↓
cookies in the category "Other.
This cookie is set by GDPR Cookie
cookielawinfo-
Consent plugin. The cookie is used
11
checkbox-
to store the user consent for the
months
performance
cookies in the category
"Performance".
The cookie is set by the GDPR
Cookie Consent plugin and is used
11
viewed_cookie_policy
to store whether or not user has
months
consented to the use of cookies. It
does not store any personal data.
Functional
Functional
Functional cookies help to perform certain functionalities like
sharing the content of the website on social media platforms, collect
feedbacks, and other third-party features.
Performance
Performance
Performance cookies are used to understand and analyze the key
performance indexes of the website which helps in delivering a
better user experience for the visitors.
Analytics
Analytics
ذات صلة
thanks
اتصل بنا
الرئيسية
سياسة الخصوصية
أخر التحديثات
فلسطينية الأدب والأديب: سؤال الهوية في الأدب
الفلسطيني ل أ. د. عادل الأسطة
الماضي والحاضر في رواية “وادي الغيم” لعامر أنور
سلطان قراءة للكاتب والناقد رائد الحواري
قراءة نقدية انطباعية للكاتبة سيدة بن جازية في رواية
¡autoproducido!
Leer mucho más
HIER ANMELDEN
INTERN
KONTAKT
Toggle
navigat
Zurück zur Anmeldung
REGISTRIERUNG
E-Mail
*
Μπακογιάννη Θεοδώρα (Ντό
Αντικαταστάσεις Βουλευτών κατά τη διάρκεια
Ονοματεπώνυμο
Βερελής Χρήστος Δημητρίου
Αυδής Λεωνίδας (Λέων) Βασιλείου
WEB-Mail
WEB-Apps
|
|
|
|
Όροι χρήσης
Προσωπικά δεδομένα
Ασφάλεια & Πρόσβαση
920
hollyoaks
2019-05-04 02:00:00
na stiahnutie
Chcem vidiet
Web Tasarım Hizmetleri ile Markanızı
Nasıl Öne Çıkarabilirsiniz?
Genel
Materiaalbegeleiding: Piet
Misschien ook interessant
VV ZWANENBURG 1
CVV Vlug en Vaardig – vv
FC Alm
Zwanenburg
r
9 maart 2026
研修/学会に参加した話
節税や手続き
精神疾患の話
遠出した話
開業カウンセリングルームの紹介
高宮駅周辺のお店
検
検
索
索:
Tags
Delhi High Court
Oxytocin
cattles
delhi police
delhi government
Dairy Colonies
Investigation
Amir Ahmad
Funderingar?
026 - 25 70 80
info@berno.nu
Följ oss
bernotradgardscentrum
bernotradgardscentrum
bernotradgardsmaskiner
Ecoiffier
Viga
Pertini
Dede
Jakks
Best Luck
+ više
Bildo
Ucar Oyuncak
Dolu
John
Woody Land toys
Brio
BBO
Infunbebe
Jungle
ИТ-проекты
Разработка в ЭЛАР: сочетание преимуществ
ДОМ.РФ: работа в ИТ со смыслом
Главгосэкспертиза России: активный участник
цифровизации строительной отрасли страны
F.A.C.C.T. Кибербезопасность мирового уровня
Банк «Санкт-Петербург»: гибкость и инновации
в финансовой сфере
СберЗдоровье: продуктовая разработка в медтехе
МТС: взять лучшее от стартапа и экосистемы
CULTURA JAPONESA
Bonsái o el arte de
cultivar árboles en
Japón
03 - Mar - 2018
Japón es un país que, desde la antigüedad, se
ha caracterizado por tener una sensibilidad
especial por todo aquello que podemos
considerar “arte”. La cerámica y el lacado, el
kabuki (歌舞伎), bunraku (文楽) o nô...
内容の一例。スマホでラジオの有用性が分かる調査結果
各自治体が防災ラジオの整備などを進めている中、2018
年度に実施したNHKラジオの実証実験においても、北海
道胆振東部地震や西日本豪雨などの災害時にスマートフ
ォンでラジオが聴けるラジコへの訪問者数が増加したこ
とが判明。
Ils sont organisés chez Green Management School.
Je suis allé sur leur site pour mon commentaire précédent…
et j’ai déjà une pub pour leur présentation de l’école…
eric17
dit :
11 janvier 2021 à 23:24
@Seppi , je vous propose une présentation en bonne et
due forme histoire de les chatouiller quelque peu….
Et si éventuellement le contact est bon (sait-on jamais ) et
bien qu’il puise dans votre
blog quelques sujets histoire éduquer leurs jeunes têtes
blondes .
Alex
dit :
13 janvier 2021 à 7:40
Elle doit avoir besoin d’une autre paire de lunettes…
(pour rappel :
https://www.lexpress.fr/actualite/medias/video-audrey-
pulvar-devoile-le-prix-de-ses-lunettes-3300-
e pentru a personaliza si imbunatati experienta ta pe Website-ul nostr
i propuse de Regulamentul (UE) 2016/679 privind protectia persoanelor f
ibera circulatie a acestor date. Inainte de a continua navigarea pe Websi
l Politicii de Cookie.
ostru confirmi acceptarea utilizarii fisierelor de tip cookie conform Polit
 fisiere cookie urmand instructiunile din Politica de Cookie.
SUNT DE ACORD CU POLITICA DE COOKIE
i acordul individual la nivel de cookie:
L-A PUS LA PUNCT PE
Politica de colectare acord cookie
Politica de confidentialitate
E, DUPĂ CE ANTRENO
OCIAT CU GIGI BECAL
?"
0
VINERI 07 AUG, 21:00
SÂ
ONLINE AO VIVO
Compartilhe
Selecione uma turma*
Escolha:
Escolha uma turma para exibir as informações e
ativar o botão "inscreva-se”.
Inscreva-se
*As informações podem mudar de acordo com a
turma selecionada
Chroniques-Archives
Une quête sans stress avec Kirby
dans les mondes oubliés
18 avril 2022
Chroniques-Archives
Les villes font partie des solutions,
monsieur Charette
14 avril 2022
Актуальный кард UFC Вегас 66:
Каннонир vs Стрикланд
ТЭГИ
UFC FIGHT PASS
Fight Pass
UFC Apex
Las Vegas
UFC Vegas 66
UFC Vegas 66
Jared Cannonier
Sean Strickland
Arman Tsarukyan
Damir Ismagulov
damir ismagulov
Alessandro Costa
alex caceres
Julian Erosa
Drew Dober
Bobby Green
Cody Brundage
↑
■ **Activity**
Reproduce every line of the material above verbatim, keeping the original order.

■ **Written answer**
cookies in the category "Other.
This cookie is set by GDPR Cookie
cookielawinfo-
Consent plugin. The cookie is used
11
checkbox-
to store the user consent for the
months
performance
cookies in the category
"Performance".
The cookie is set by the GDPR
Cookie Consent plugin and is used
11
viewed_cookie_policy
to store whether or not user has
months
consented to the use of cookies. It
does not store any personal data.
Functional
Functional
Functional cookies help to perform certain functionalities like
sharing the content of the website on social media platforms, collect
feedbacks, and other third-party features.
Performance
Performance
Performance cookies are used to understand and analyze the key
performance indexes of the website which helps in delivering a
better user experience for the visitors.
Analytics
Analytics
ذات صلة
thanks
اتصل بنا
الرئيسية
سياسة الخصوصية
أخر التحديثات
فلسطينية الأدب والأديب: سؤال الهوية في الأدب
الفلسطيني ل أ. د. عادل الأسطة
الماضي والحاضر في رواية “وادي الغيم” لعامر أنور
سلطان قراءة للكاتب والناقد رائد الحواري
قراءة نقدية انطباعية للكاتبة سيدة بن جازية في رواية
¡autoproducido!
Leer mucho más
HIER ANMELDEN
INTERN
KONTAKT
Toggle
navigat
Zurück zur Anmeldung
REGISTRIERUNG
E-Mail
*
Μπακογιάννη Θεοδώρα (Ντό
Αντικαταστάσεις Βουλευτών κατά τη διάρκεια
Ονοματεπώνυμο
Βερελής Χρήστος Δημητρίου
Αυδής Λεωνίδας (Λέων) Βασιλείου
WEB-Mail
WEB-Apps
|
|
|
|
Όροι χρήσης
Προσωπικά δεδομένα
Ασφάλεια & Πρόσβαση
920
hollyoaks
2019-05-04 02:00:00
na stiahnutie
Chcem vidiet
Web Tasarım Hizmetleri ile Markanızı
Nasıl Öne Çıkarabilirsiniz?
Genel
Materiaalbegeleiding: Piet
Misschien ook interessant
VV ZWANENBURG 1
CVV Vlug en Vaardig – vv
FC Alm
Zwanenburg
r
9 maart 2026
研修/学会に参加した話
節税や手続き
精神疾患の話
遠出した話
開業カウンセリングルームの紹介
高宮駅周辺のお店
検
検
索
索:
Tags
Delhi High Court
Oxytocin
cattles
delhi police
delhi government
Dairy Colonies
Investigation
Amir Ahmad
Funderingar?
026 - 25 70 80
info@berno.nu
Följ oss
bernotradgardscentrum
bernotradgardscentrum
bernotradgardsmaskiner
Ecoiffier
Viga
Pertini
Dede
Jakks
Best Luck
+ više
Bildo
Ucar Oyuncak
Dolu
John
Woody Land toys
Brio
BBO
Infunbebe
Jungle
ИТ-проекты
Разработка в ЭЛАР: сочетание преимуществ
ДОМ.РФ: работа в ИТ со смыслом
Главгосэкспертиза России: активный участник
цифровизации строительной отрасли страны
F.A.C.C.T. Кибербезопасность мирового уровня
Банк «Санкт-Петербург»: гибкость и инновации
в финансовой сфере
СберЗдоровье: продуктовая разработка в медтехе
МТС: взять лучшее от стартапа и экосистемы
CULTURA JAPONESA
Bonsái o el arte de
cultivar árboles en
Japón
03 - Mar - 2018
Japón es un país que, desde la antigüedad, se
ha caracterizado por tener una sensibilidad
especial por todo aquello que podemos
considerar “arte”. La cerámica y el lacado, el
kabuki (歌舞伎), bunraku (文楽) o nô...
内容の一例。スマホでラジオの有用性が分かる調査結果
各自治体が防災ラジオの整備などを進めている中、2018
年度に実施したNHKラジオの実証実験においても、北海
道胆振東部地震や西日本豪雨などの災害時にスマートフ
ォンでラジオが聴けるラジコへの訪問者数が増加したこ
とが判明。
Ils sont organisés chez Green Management School.
Je suis allé sur leur site pour mon commentaire précédent…
et j’ai déjà une pub pour leur présentation de l’école…
eric17
dit :
11 janvier 2021 à 23:24
@Seppi , je vous propose une présentation en bonne et
due forme histoire de les chatouiller quelque peu….
Et si éventuellement le contact est bon (sait-on jamais ) et
bien qu’il puise dans votre
blog quelques sujets histoire éduquer leurs jeunes têtes
blondes .
Alex
dit :
13 janvier 2021 à 7:40
Elle doit avoir besoin d’une autre paire de lunettes…
(pour rappel :
https://www.lexpress.fr/actualite/medias/video-audrey-
pulvar-devoile-le-prix-de-ses-lunettes-3300-
e pentru a personaliza si imbunatati experienta ta pe Website-ul nostr
i propuse de Regulamentul (UE) 2016/679 privind protectia persoanelor f
ibera circulatie a acestor date. Inainte de a continua navigarea pe Websi
l Politicii de Cookie.
ostru confirmi acceptarea utilizarii fisierelor de tip cookie conform Polit
 fisiere cookie urmand instructiunile din Politica de Cookie.
SUNT DE ACORD CU POLITICA DE COOKIE
i acordul individual la nivel de cookie:
L-A PUS LA PUNCT PE
Politica de colectare acord cookie
Politica de confidentialitate
E, DUPĂ CE ANTRENO
OCIAT CU GIGI BECAL
?"
0
VINERI 07 AUG, 21:00
SÂ
ONLINE AO VIVO
Compartilhe
Selecione uma turma*
Escolha:
Escolha uma turma para exibir as informações e
ativar o botão "inscreva-se”.
Inscreva-se
*As informações podem mudar de acordo com a
turma selecionada
Chroniques-Archives
Une quête sans stress avec Kirby
dans les mondes oubliés
18 avril 2022
Chroniques-Archives
Les villes font partie des solutions,
monsieur Charette
14 avril 2022
Актуальный кард UFC Вегас 66:
Каннонир vs Стрикланд
ТЭГИ
UFC FIGHT PASS
Fight Pass
UFC Apex
Las Vegas
UFC Vegas 66
UFC Vegas 66
Jared Cannonier
Sean Strickland
Arman Tsarukyan
Damir Ismagulov
damir ismagulov
Alessandro Costa
alex caceres
Julian Erosa
Drew Dober
Bobby Green
Cody Brundage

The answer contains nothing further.